Jill et Julie : Nous commençons par nous présenter, par dire d’où nous venons et par déclarer nos intentions parce que cela est important pour le projet de création d’espaces plus sûrs pour les artistes et les chercheureuses autochtones, un appel lancé depuis très longtemps par les artistes autochtones, les artistes marginalisé·es et les artistes de couleur. À notre tour, nous vous demandons : quelles sont vos intentions alors que vous vous apprêtez à lire ce travail? Quelles capacités vous êtes-vous engagé·es à développer?

Le moment est venu. L’heure du bilan a sonné.

Les artistes avec qui vous vous engagerez dans ces pages numériques ont lancé un appel.

Par quelles actions répondrez-vous?

Actions à mener:
[1] D'après le texte fourni, qui lance depuis très longtemps l'appel à créer des espaces plus sûrs pour les artistes et les chercheureuses autochtones ?
[2] Recopiez mot pour mot le passage du texte fourni qui va de « Jill et Julie : Nous » jusqu'à « engagé·es à développer? » inclus.

Données fournies:
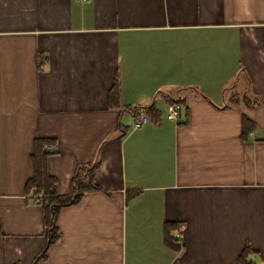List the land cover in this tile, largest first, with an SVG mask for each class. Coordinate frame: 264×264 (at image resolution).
Instances as JSON below:
<instances>
[{
  "label": "crops",
  "instance_id": "1",
  "mask_svg": "<svg viewBox=\"0 0 264 264\" xmlns=\"http://www.w3.org/2000/svg\"><path fill=\"white\" fill-rule=\"evenodd\" d=\"M232 83L264 96V0H0V264H264V102ZM35 138L57 194L97 161L50 243Z\"/></svg>",
  "mask_w": 264,
  "mask_h": 264
},
{
  "label": "trees",
  "instance_id": "2",
  "mask_svg": "<svg viewBox=\"0 0 264 264\" xmlns=\"http://www.w3.org/2000/svg\"><path fill=\"white\" fill-rule=\"evenodd\" d=\"M117 78L113 82L112 90H116L117 86ZM243 97L247 103L253 104L257 102H264V96L261 98H251L247 94H239L238 92H233L230 95V103H234L239 101V98ZM181 102V100L177 97L171 95V97L167 98V104L170 105L172 103ZM153 104H149L144 106L146 109L147 107H152ZM253 126V122L247 118L245 115L242 116V127H243V134H247ZM50 139L46 138H35L34 139V148L33 152L30 155V160L33 167V174L26 182L27 190H30L32 194L38 193L39 190H43L46 194V197L42 199L41 205L43 206L44 210V218H45V225H46V233H47V243L52 242L53 240L58 238V230L55 225V215L60 207L67 205L71 202L76 201L85 191L97 188V186L92 182L90 179L91 170H93L95 163L88 164L86 166H78L74 172L72 177L73 187L76 191L73 195H65V194H57L55 187L53 185L54 180L53 177L48 175L46 171V164L45 154L41 153L42 147L49 143ZM82 167V171L81 168ZM86 168V169H85ZM87 171H90L86 173ZM89 175V178L86 179L85 176ZM167 243L171 246L177 247L172 238V231L180 228L182 223L180 222H168L167 223ZM250 253H252V249L249 244H246L245 247L241 250L238 260L241 264H253L252 260L250 259ZM45 252L41 253L43 256Z\"/></svg>",
  "mask_w": 264,
  "mask_h": 264
},
{
  "label": "built area",
  "instance_id": "3",
  "mask_svg": "<svg viewBox=\"0 0 264 264\" xmlns=\"http://www.w3.org/2000/svg\"><path fill=\"white\" fill-rule=\"evenodd\" d=\"M180 108H181V103L179 102L168 105L167 111H168L169 117L173 119L176 118L177 113ZM148 119H149V116L147 113L145 112L138 113L133 120V124H132L133 128H138L142 126L144 123L148 121ZM44 151L48 153L50 152V149L48 147H45ZM31 196L33 197L36 203H41L42 199L46 197V194L43 192V190H39L38 193L32 194ZM179 230L180 228L174 233L173 238L175 242H177L178 244H181Z\"/></svg>",
  "mask_w": 264,
  "mask_h": 264
},
{
  "label": "rangeland",
  "instance_id": "4",
  "mask_svg": "<svg viewBox=\"0 0 264 264\" xmlns=\"http://www.w3.org/2000/svg\"><path fill=\"white\" fill-rule=\"evenodd\" d=\"M237 89V84L236 83H232L231 85H230V91H231V93L232 92H237V91H235ZM230 93V94H231ZM86 165H88L87 163L86 164H80V166H86ZM81 168V171H82V167H80ZM250 258H252V257H250Z\"/></svg>",
  "mask_w": 264,
  "mask_h": 264
}]
</instances>
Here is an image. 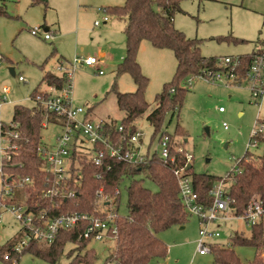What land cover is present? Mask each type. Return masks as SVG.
I'll return each mask as SVG.
<instances>
[{"label": "rangeland", "instance_id": "1", "mask_svg": "<svg viewBox=\"0 0 264 264\" xmlns=\"http://www.w3.org/2000/svg\"><path fill=\"white\" fill-rule=\"evenodd\" d=\"M48 3L49 8L45 7ZM43 0L33 6L31 0H0V6L6 7L9 17H0V95L3 88H9L8 102L0 108V124L10 125L13 121L14 107L34 106L30 96L38 88L47 71L56 72L58 58L73 63L75 58L97 54L104 50L108 55L117 57L125 51V21L110 18L107 25L102 24L105 14L103 8L124 6L126 0ZM183 12L176 13L175 26L189 39L203 40L202 55L205 57H238L252 52L254 44L234 45L219 41L222 37L234 36L255 42L264 39V0H184L181 3ZM100 22L101 27L95 23ZM41 27L51 31L53 40L46 41L42 36H34L31 30ZM72 33V34H70ZM102 37V39H100ZM110 41V42H106ZM53 46L56 56L49 59ZM120 53V54H119ZM140 61V62H139ZM138 62L143 74L150 80L146 91V101L150 105L147 115L156 108V96L163 91L164 85L172 81L177 67V60L171 50L155 49L150 42L143 41ZM15 70V76L11 74ZM104 75L93 69L78 67L73 76V104L89 110V119L93 122L114 120L121 124L125 115L117 105L112 86L117 82L118 91L132 93L136 85L130 74L117 78L116 70L103 68ZM22 76L25 82H20ZM189 91L180 112L172 119L168 114L163 132L175 135L179 123L186 133L181 140L186 151L194 156L191 163L192 172L224 178L233 171L236 160L242 159L259 119L260 108L252 102L250 86L228 85L195 78L182 84ZM41 90L46 89L43 84ZM223 109V111H221ZM91 110V111H90ZM262 116L264 112H261ZM147 115L136 122L138 131L144 135L146 149L158 152L159 134L153 141L154 128L147 121ZM59 126L49 125L43 131V143L52 147ZM6 143L0 137V170L2 152ZM250 152L257 156L264 153V144L260 148L251 147ZM143 181L145 188L157 192L158 187L144 174L137 178ZM131 181L126 179L121 185L119 215L128 214V191ZM3 178L0 174V193ZM21 194L16 191V198ZM2 228H0V246L13 240L19 233L20 223L13 213L2 209ZM201 224L195 216L189 215L185 227L176 226L159 235L168 246L166 260H153L150 264H216L214 255H200L198 241ZM221 239L217 242L223 248L234 250L245 263L253 262L258 250L255 247L234 245L233 236L242 234L250 238L252 228L242 220H235L221 227ZM220 246V245H215ZM76 245H67L64 255L57 264H69L78 252L72 253ZM93 249L97 259L94 264H103L114 253L116 241L108 238L103 241H92L86 250ZM86 250L82 252L84 256ZM258 259H262L258 257ZM0 264H7L0 260ZM16 264H49L31 254H24Z\"/></svg>", "mask_w": 264, "mask_h": 264}, {"label": "trees", "instance_id": "2", "mask_svg": "<svg viewBox=\"0 0 264 264\" xmlns=\"http://www.w3.org/2000/svg\"><path fill=\"white\" fill-rule=\"evenodd\" d=\"M184 0H126L124 6L107 7L105 14L125 21L124 35L126 37V54L118 65L117 78L130 74L136 85V91L121 93L118 91L117 82L112 86L118 108L125 117L119 125L114 120H105L106 134L111 137L115 145L120 143L123 137L131 138L138 131L136 122L147 115L150 105L145 95L150 80L146 77L138 62V53L143 41H148L156 49L171 50L177 60L175 75L171 82L164 85L163 91L156 96L157 106L147 115V121L154 128L152 141L159 135L168 134L171 139V155L176 158L175 165L164 160L158 153L149 154L145 164H128L115 159L105 158L101 166L95 165L87 156L75 158L68 189L74 191L73 198L44 197V192L50 188L51 180L46 173V163L38 156V148L43 144L44 124L61 126L65 122L56 115L48 112L42 101L50 97V93L42 91L43 84L56 86L61 90L66 82L65 77L47 72L38 88L30 98L34 106L27 107L17 105L14 107L12 124H18L20 138L10 139L12 160L2 164L3 179L21 180L30 178L32 185L21 189V194L14 198L13 203L18 206H26L28 211L40 213L47 211L52 217L71 213H84L90 216H102V207L97 193L103 189L105 195L116 200L115 212L119 214L121 194L116 195L126 179L131 183L127 188L128 214L126 217L117 218L118 235L115 239L116 249L103 264H150L153 260H166L169 254L168 246L160 239L159 235L169 229L180 226L185 227L189 215L183 207L180 199L178 182L174 176L176 166L185 165V157L177 153V149L183 146L177 136L184 137V129L178 123L175 135L163 132L168 114L172 119L180 112L184 105L188 89L182 87L187 80L199 78L205 71L222 70L220 59L217 57H205L202 55L203 40L189 39L175 26L176 13L183 12L181 3ZM43 0H31L33 6L39 5ZM47 7V3H45ZM0 17H9L5 5L0 6ZM221 42L234 45L247 43L245 40L233 36L222 37ZM264 45L249 55L239 56L241 77H244L253 56L260 53ZM56 55V49L46 60L44 65ZM91 111V110H90ZM122 126L124 131L119 132ZM8 130H13L9 127ZM161 138V137H160ZM264 144V135L260 138ZM128 143H124L127 147ZM185 149V148H184ZM240 173L234 170L231 175L232 184L228 188L230 196L234 199L236 212H244L252 201L264 202V153L260 156L246 152L240 163ZM193 169V167H192ZM189 170L195 191L200 199L207 204L211 203L210 191L222 178L207 174H196ZM145 175L157 187V192H152L137 178ZM11 180H8V182ZM9 201L0 200V216L2 204ZM88 223H81L76 229L63 231L52 244H46L38 240H32L26 245L21 254H15L13 248L23 241L26 235L24 229L13 240L0 246V260L7 264H14L24 254H31L49 264H57L64 255L67 245L74 244V249L67 257L72 259V253L78 255L69 264H94L96 252L86 250L92 242L80 240ZM234 245L255 247L257 250L264 247V225L252 227L250 238L242 234H235L232 238ZM86 250L85 255L82 252ZM214 262L216 264H264V259L245 263L235 254L234 250L221 246L213 247ZM11 254V260H5V256Z\"/></svg>", "mask_w": 264, "mask_h": 264}, {"label": "built area", "instance_id": "3", "mask_svg": "<svg viewBox=\"0 0 264 264\" xmlns=\"http://www.w3.org/2000/svg\"><path fill=\"white\" fill-rule=\"evenodd\" d=\"M103 20L108 21L109 17L105 16ZM100 24V22H96L95 26ZM31 34L42 36L46 41L53 40L52 34L41 27L32 29ZM100 65V59L94 56H80L75 58L73 63L60 61L56 69V75L65 77L66 82L61 90H58L56 86H49L50 97L42 101L48 112L65 122L59 126L61 132L57 135L52 147L43 143L38 148V156L46 163L45 170L51 180L50 188L44 192V197L47 199H70L74 197L75 193L68 189V184L76 157L87 156L97 166H101L103 160L107 157L128 164L139 165L145 164L148 161L149 154H151V145L146 149L142 133L137 132L131 138L123 137L120 141L123 144L115 145L114 140L106 134L104 121L93 122L87 118L88 110L86 108L74 106L72 85L74 71L78 67L85 66L94 68L102 75L103 71L99 70ZM220 65L224 69L205 71L199 78L228 85L247 83L250 86L252 102L259 107L264 103V49L253 56L244 77H241L239 73L241 65L239 56L222 58L220 59ZM19 81L25 82V79L20 76ZM189 84H191V80ZM9 93V88H3L2 95H0V108L9 101ZM48 126L49 124L46 122L44 127L47 128ZM9 127H12L13 130H8ZM18 128V124H0V137L6 143V147L2 152V164L9 163L12 160L10 139L18 140L20 138L21 134ZM118 130L120 133L124 131L122 126ZM263 135L264 120L259 118L253 130L247 152L250 151L251 147L258 148L261 145L259 138ZM124 143H128V146L124 147ZM171 146L170 136L168 134L162 135L159 139L160 149L156 153L164 160L175 165L177 164L176 158L171 155ZM177 153L185 157V165L183 167L176 166L174 176L178 182L180 199L184 209L188 215L195 216L201 224L197 250L200 255L212 254L215 245L221 246L217 241L221 239V227L224 224L242 220L251 228L259 224L264 225V202L260 200L252 201L244 212L239 214L236 212L234 208L235 201L228 191L232 184L231 175L222 178L213 186L210 191V204L200 199L188 170L194 156L182 147L177 149ZM241 161L242 159L236 160L237 164L233 169L236 173L241 172L239 166ZM0 174L3 177L2 166ZM8 180L11 181L8 182ZM28 185H32L30 178L21 180L5 178L0 193L1 201H9V204H2V209L5 208L8 212L13 213L21 225L20 229L26 231L23 241L13 248L15 254H21L24 247L32 240L52 244L63 231L74 230L81 223H88V225L85 232L80 236V240L103 241L108 238L116 239L118 235L116 222L119 216L115 212L116 200L105 195L103 189L97 193L100 204L103 205L102 216L71 213L52 217L47 211L36 214L33 211H28L26 206H18L13 203L16 191ZM120 194L121 191L118 190L116 195ZM0 228H2L1 216ZM257 256L264 259V247L258 249ZM11 258V254L5 256L7 261ZM13 262L16 264L17 261L13 260Z\"/></svg>", "mask_w": 264, "mask_h": 264}, {"label": "crops", "instance_id": "4", "mask_svg": "<svg viewBox=\"0 0 264 264\" xmlns=\"http://www.w3.org/2000/svg\"><path fill=\"white\" fill-rule=\"evenodd\" d=\"M110 2L108 3V4H115V3H112V0H109ZM47 3V2H46ZM46 7V6H45ZM108 7H112V6H108ZM46 8H49V6H48V3H47V7ZM107 8V7H106ZM103 9H105V8H103ZM104 14H105V12L104 11H102ZM105 16H108L109 17V20L108 21H105V20H103L102 19V24L103 25H107L109 22H110V18H112V16H109V15H107V14H105ZM104 16V17H105ZM115 18V17H114ZM102 24H100L99 26H96V27H101L102 26ZM124 28H125V26H124ZM46 31H48L49 33H51V31L49 30V29H45ZM70 34H72V33H70ZM123 34H124V31H123ZM234 37V36H233ZM235 38H238V39H242V40H245L247 43H245V44H250V43H252V44H254V48H253V50H252V52H254L257 48H258V46L259 45H264V39H258L257 41H255V42H250V41H248V40H246V39H244V38H239V37H235ZM100 39H102V37H100ZM106 42H110V41H106ZM118 42H126V37H125V35H124V38H123V40L121 39L120 40V38H119V40H118ZM241 45H244V44H241ZM237 46H240V45H237ZM124 47H125V51H123L122 52V54H120V56L119 57H117V56H115V55H112V54H110V55H108L104 50H99L98 51V53L97 54H94V55H90V56H94V57H97V58H99L100 59V61H101V65H100V67H99V70L100 71H103V68H105V67H111V68H114L115 70H117V67H118V65L123 61V59H124V57H125V54H126V46H125V44H124ZM156 49V48H155ZM161 50H165V49H161ZM252 52H250V53H244V54H241V55H239V56H244V55H249V54H251ZM56 56V55H55ZM58 61L60 62V61H66L65 60V58L64 57H62V56H60L59 58H58ZM58 62V63H59ZM140 62V61H139ZM82 67H84V68H87V69H93V70H95L94 68H90V67H85V66H82ZM14 70V69H13ZM15 71V70H14ZM96 71V70H95ZM47 72H51V73H53V74H56V72H52V71H47ZM46 72V73H47ZM98 72V71H97ZM99 73V72H98ZM16 75V74H15ZM100 75V74H99ZM102 75H104V71H103V74ZM44 77V76H43ZM136 87V86H135ZM42 91H44V92H47V93H50V90H49V86H47L46 85V89L45 90H42ZM17 106V105H16ZM260 108V114H259V118H261L262 120H264V115L262 116V113L261 112H264V103L259 107ZM264 114V113H263ZM87 118L89 119V110H88V116H87ZM102 121H105V120H102ZM261 145H263V144H261ZM260 145V146H261ZM260 146L258 147V148H260Z\"/></svg>", "mask_w": 264, "mask_h": 264}, {"label": "water", "instance_id": "5", "mask_svg": "<svg viewBox=\"0 0 264 264\" xmlns=\"http://www.w3.org/2000/svg\"><path fill=\"white\" fill-rule=\"evenodd\" d=\"M11 71V74L13 75V76H15V71L13 70V69H11L10 70ZM192 165H190L189 167H188V170H190V169H192Z\"/></svg>", "mask_w": 264, "mask_h": 264}]
</instances>
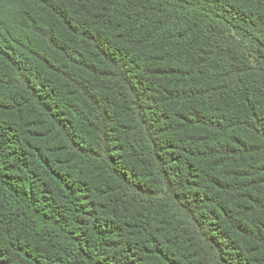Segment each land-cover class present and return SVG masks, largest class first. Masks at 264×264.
<instances>
[{
    "label": "trees",
    "instance_id": "obj_1",
    "mask_svg": "<svg viewBox=\"0 0 264 264\" xmlns=\"http://www.w3.org/2000/svg\"><path fill=\"white\" fill-rule=\"evenodd\" d=\"M0 264H264V0H0Z\"/></svg>",
    "mask_w": 264,
    "mask_h": 264
}]
</instances>
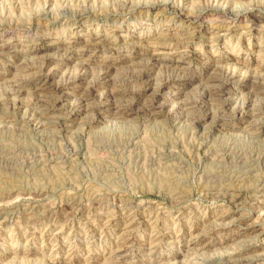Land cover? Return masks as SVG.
<instances>
[{"label":"rangeland","instance_id":"1","mask_svg":"<svg viewBox=\"0 0 264 264\" xmlns=\"http://www.w3.org/2000/svg\"><path fill=\"white\" fill-rule=\"evenodd\" d=\"M91 41L101 43L85 49ZM151 43L165 54L148 53ZM0 44L10 46L0 58V264H264V191L241 182L249 170L264 180V100L254 95L264 91V0H0ZM81 54L92 60L83 88L116 69V103L147 79L148 101L175 82L151 102L152 115L139 103L102 122L66 119L75 97L56 104L57 122L42 115L38 86L13 95L24 57H57L41 90L52 94L82 73ZM214 72L232 84L214 107L223 118H176L184 99L199 104L191 118L205 115L200 80ZM176 91L180 100L170 98Z\"/></svg>","mask_w":264,"mask_h":264},{"label":"bare ground","instance_id":"2","mask_svg":"<svg viewBox=\"0 0 264 264\" xmlns=\"http://www.w3.org/2000/svg\"><path fill=\"white\" fill-rule=\"evenodd\" d=\"M17 1L21 4L23 2L25 3L26 0H17ZM175 12L176 11H173V13H175ZM201 14L197 16L198 21H200L202 19ZM178 16L181 19H183V20H185L187 22H192L191 19L192 20L195 19V18H191L190 19V17H193V15H191V16L189 15L190 17L188 16V17L185 18L184 15L182 14V12ZM232 18H234V17H232ZM231 23L234 24L233 21H231ZM219 37H216V38H219ZM77 39H82V37L80 35H77L76 39L73 42H71V43L74 44V42H76ZM160 39L161 38H159V40H157V41H160ZM100 43L101 42L91 41V43H85L84 48L85 49H87V48L90 49L91 47L92 48L93 47H98ZM133 45H134V43H128V46H133ZM159 45H160L159 43H151L149 45V47L151 46L152 48L151 49L148 48L147 52L152 54V56H154L156 58H158L161 55H164L165 53H160L159 51L157 52V46H159ZM9 48H10V46L7 45V44H0V49L2 50V54H3V55L0 56V58H3V56H6V54L9 53V51H7V50H9ZM180 48L181 47H180V44H179L176 48H173V50H179ZM78 55H80V54H78ZM82 55H84V54H81L80 58H83V60H84L85 58ZM56 58L57 57H55V56L54 57H52V56L48 57V56H44V55L43 56H39V57L38 56H34V58H33V56L32 57H27V58L24 57L22 62L18 63L17 68L13 69V70H15V73L13 75V78L11 79L12 80V82H11L12 86L11 87H12V92L14 93L13 95H17V94L20 95L21 92H22L21 89H26V88L31 87V86H34V87L38 86L36 88V91H35L34 95H36V97L38 98L39 102L41 104H43L42 107H41L43 109L42 110V113H43L42 115L46 116L47 118H52L53 120H56L57 122L61 118L60 117L61 115H59V111L61 112V109L58 111L56 109V104L58 102H60V101L68 100V99H70L72 97H75L77 99L74 100V101L72 100L73 103L70 105V110H68V116L66 117V119H68L70 122H73L77 116H79L80 114H84V113L85 114L86 113L93 114V115L97 116L96 118L94 117V120L96 119L97 122H102L103 119H104V116H106L107 114H110L111 116H114V117H122L123 115H125L129 111L131 112L134 109V107L137 104H139V103H143L142 104V109L141 110H137V112H141L142 111L144 113L149 114V116H150V115H152L155 112V111L151 110V109L154 108V105H151V102H153L156 99V96L161 95V92H162L163 89L173 86L174 82H175L174 80L167 81V82H164V84H162L161 87L158 86V90L156 91V89H155V91H153L154 92V96H155V97L153 96L154 100L148 101V100H143V96L146 94V92L149 89H153L152 87L155 84H154V80L153 79H147L145 81L146 85L143 86L142 90H140L139 92L136 91L137 93L133 92V94L131 95L132 100H129L126 104L116 103L118 101V100L116 101V98H118V96L120 95V92H122V91H120L119 90L120 88L117 87L119 85L118 83H117L118 85L116 86V84L114 82V81H116V80H114L115 77L114 78L110 77V72L112 70H116V69H114V67L113 68H111V67L110 68H105V67L102 68L99 71V73L96 75V77L94 75V77L91 78L90 82L89 83L87 82L85 84L84 88H83L82 83H83L84 79L86 78V76L87 77L89 76L88 75L89 74L88 64H85V63L92 62L91 59L90 60L87 59V60H84V63H83V64H85L82 67V69L84 68V70H82V73L79 74L77 76V78L75 77L76 78L75 81L74 80L70 81L69 79H74V78H69L66 82H62L59 85H57L56 89L53 91L52 94H45V93H43L41 91L42 90V86L55 73V70L51 69V71H49V70H46V69L51 64L50 63L51 60L52 59H56ZM62 58H64V57H62ZM31 59H34V61H31ZM58 59H61V58H58ZM68 59H70V58H68ZM68 59H65L64 61H66ZM152 59H154V58H152ZM151 62H152V60L149 61V65L151 67H153L154 64H152ZM136 66L137 65H135V67ZM208 66H210V64ZM133 67H134V65L130 66V68H133ZM134 71L138 72V68H137V70H134ZM26 74L29 75L28 76L29 78L24 76ZM126 74H128V73H126ZM135 75H137L138 78H139V75L136 74V73H132L129 76V78L131 79V78L137 77ZM230 80H232V79H230ZM64 81H65V79H64ZM200 81H201L202 90H203V92L205 94V96L201 100L202 106H204V108L206 109L205 115L203 113L202 117L201 116L200 117L199 116H197V117L194 116L193 118H191L193 113H196L200 108H199V104L198 103H196V102L194 103L192 101H191L192 102L191 103L190 100L187 98L188 100H186V99L182 100L181 104L177 103V104H180V105H179V107H176L175 111H174V114L177 116L176 118L181 119V118H189L190 117L189 119H192L195 123H202V122L204 123V122H207V121H211L212 122V121H214L216 119L220 120L221 118H223V116H221V115H219L217 113L215 114V113H213V111H214V107L223 108L226 105L225 103L228 100V97L226 96L227 95L226 92H227L228 89L231 88L230 86H232L231 83H228L229 78L224 76L223 74H221V72L220 73L219 72H214V73H210L205 78H201ZM30 83H31V85H29ZM234 88H235V85H234ZM234 88L232 87V89H234ZM98 91L99 92L102 91L104 93L102 95H100V93H97ZM181 94L182 93H180V91H176L172 96H170V98L172 97L173 100H180L181 99L180 98ZM50 95H53V97H48ZM254 95L263 96V100H264V91L261 90V92H259L258 90H256ZM52 98H54L53 99L54 103L51 102ZM246 104L249 105L248 101L246 102ZM13 105L17 106L15 102H14ZM18 105H20V104L18 103ZM232 112L235 115H237L239 113L243 114V116H244L243 119H245V120L252 116V115H248L247 111L244 110V109L240 110V109L236 108ZM252 125H254V124H252ZM250 126H251V124H250ZM255 172L252 171V170L251 171L249 170L248 173L246 172L245 175L242 176L241 182L245 183V184H247L249 182H253L255 184V186L257 187L255 189H257L259 191V188H260L262 191H264V180H259L258 181V179H256L257 176L255 175ZM258 183H260V184L257 185ZM251 186L253 187L254 185L252 184ZM235 202H236V200H235ZM258 206H261V205L259 204ZM230 218H231L230 215H226V216L220 217V219L223 222L225 221L224 219H230ZM240 220H241V218L235 217V218H232L230 220V222H231V224H236ZM133 224H134L133 220H131L126 225V230H125L126 234H131L132 233V231H131L132 228L131 227L133 226ZM220 224L223 225L222 222ZM220 224H219V226H221ZM261 229L264 231V224H262ZM158 237H159V235H158ZM198 238L199 237H196V239H198ZM191 239H192V237H191ZM195 242H196V240H195ZM209 246H210V243L204 244V245H202L201 249L204 251ZM156 247H157V245H155L153 247V249H156ZM247 247H249V248L239 252L238 254L239 255H243V254H245V253H247V252L252 250L251 246H247ZM236 256H237V254H236Z\"/></svg>","mask_w":264,"mask_h":264}]
</instances>
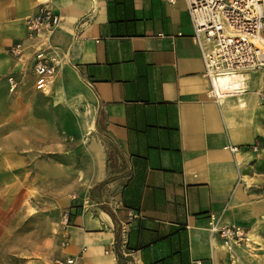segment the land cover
I'll use <instances>...</instances> for the list:
<instances>
[{
    "label": "crops",
    "instance_id": "1",
    "mask_svg": "<svg viewBox=\"0 0 264 264\" xmlns=\"http://www.w3.org/2000/svg\"><path fill=\"white\" fill-rule=\"evenodd\" d=\"M39 3L0 0V264H32L10 248L36 186L58 187L75 264H230L210 217L264 218V68L217 101L186 0H52L63 63L43 95L10 54Z\"/></svg>",
    "mask_w": 264,
    "mask_h": 264
},
{
    "label": "built area",
    "instance_id": "2",
    "mask_svg": "<svg viewBox=\"0 0 264 264\" xmlns=\"http://www.w3.org/2000/svg\"><path fill=\"white\" fill-rule=\"evenodd\" d=\"M177 0H169L175 3ZM197 43L205 67L204 76L209 80L211 95L220 101L237 94L227 91L219 94V79L227 74L243 75L264 67V0H186ZM52 0H40L36 11L25 20L26 38L10 48V54L22 63H33L37 89L47 93L57 77L63 61L51 44L54 31L63 18L51 6ZM12 90L18 83L8 79ZM236 152L237 148H231ZM209 231L219 237L231 253L248 244L250 231L243 226L227 225L216 216L210 217ZM69 214L64 217L69 226ZM52 264H75V260H56Z\"/></svg>",
    "mask_w": 264,
    "mask_h": 264
},
{
    "label": "rangeland",
    "instance_id": "3",
    "mask_svg": "<svg viewBox=\"0 0 264 264\" xmlns=\"http://www.w3.org/2000/svg\"><path fill=\"white\" fill-rule=\"evenodd\" d=\"M23 65V84H35L36 86L32 70L27 64L23 63ZM246 90L247 93L250 91L248 84ZM10 91L14 92L12 89ZM37 91L39 90L37 89ZM51 91L52 89L47 93L39 92L43 95H48ZM8 92L5 88L0 89V98L8 96ZM258 185L261 187L259 189L262 190L261 195L264 198V171L263 175L260 176ZM56 189L58 187L36 186L33 190L24 191L28 192L25 195L24 202L21 203L24 215L22 218L17 219L15 223L19 233L14 236L17 239H14V242L17 241L18 243L21 240L22 245L21 248L18 244L17 246L12 245L10 251L12 254L24 255L23 259L32 264H52L58 259H69V257L63 255L69 244L68 235L66 234L68 226L63 223L67 212L56 200L58 198L54 194ZM12 193H9L7 197L12 200L11 203L14 207L16 205L13 201H16L15 194H19L22 197V193ZM247 229L250 231V241L248 244L237 248L235 253H231L230 264H264V218L257 225L247 227ZM12 257L18 256L12 255ZM11 262L15 264V260Z\"/></svg>",
    "mask_w": 264,
    "mask_h": 264
},
{
    "label": "bare ground",
    "instance_id": "4",
    "mask_svg": "<svg viewBox=\"0 0 264 264\" xmlns=\"http://www.w3.org/2000/svg\"><path fill=\"white\" fill-rule=\"evenodd\" d=\"M264 68V67H262ZM252 72V71H251ZM247 73H250V71L244 73L243 75L247 74ZM241 75V76H243ZM264 76V74H263ZM240 77V76H239ZM236 78H238V76L236 75H233V74H227V75H224L223 77H221L219 79V83H218V91H219V94L221 95V97H225L224 96V93H227V91H231V89H233V87H235L236 89L233 91V93H241V91H238L236 92L237 90L239 89H243V87H240V86H236L235 84L237 83L236 81ZM260 79V78H259ZM261 83H264V80L261 79ZM245 92V91H244ZM237 95H240V94H237ZM236 95V96H237ZM241 96V95H240ZM241 104H243L241 102ZM244 105V104H243Z\"/></svg>",
    "mask_w": 264,
    "mask_h": 264
}]
</instances>
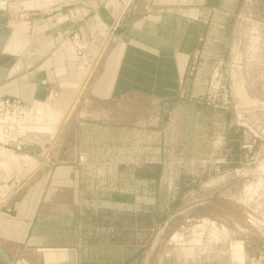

Liste des réponses:
[1] Les artistes autochtones, les artistes marginalisé·es et les artistes de couleur.

[2]
Jill et Julie : Nous commençons par nous présenter, par dire d’où nous venons et par déclarer nos intentions parce que cela est important pour le projet de création d’espaces plus sûrs pour les artistes et les chercheureuses autochtones, un appel lancé depuis très longtemps par les artistes autochtones, les artistes marginalisé·es et les artistes de couleur. À notre tour, nous vous demandons : quelles sont vos intentions alors que vous vous apprêtez à lire ce travail? Quelles capacités vous êtes-vous engagé·es à développer?